### [Work to complete]
Without changing a character, return the entries, but not the images they hold.

### [Records provided]
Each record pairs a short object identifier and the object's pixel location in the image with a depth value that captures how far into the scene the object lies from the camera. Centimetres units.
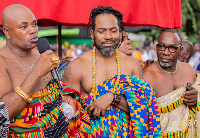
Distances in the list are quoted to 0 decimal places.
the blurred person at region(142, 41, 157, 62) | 1476
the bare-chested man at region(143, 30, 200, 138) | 333
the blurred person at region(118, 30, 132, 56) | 417
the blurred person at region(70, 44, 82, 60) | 1331
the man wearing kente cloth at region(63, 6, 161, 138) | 281
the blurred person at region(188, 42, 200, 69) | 957
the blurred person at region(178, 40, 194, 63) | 553
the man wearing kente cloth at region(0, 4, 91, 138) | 213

### [Reply]
Each record pairs a short object identifier and the object's pixel location in the image with a depth value that captures how far into the scene the object lies from the camera. Centimetres units.
Distances in the list are quoted to 0 decimal places.
the blurred person at region(142, 41, 157, 62) | 1476
the bare-chested man at region(143, 30, 200, 138) | 333
the blurred person at region(118, 30, 132, 56) | 417
the blurred person at region(70, 44, 82, 60) | 1331
the man wearing kente cloth at region(63, 6, 161, 138) | 281
the blurred person at region(188, 42, 200, 69) | 957
the blurred person at region(178, 40, 194, 63) | 553
the man wearing kente cloth at region(0, 4, 91, 138) | 213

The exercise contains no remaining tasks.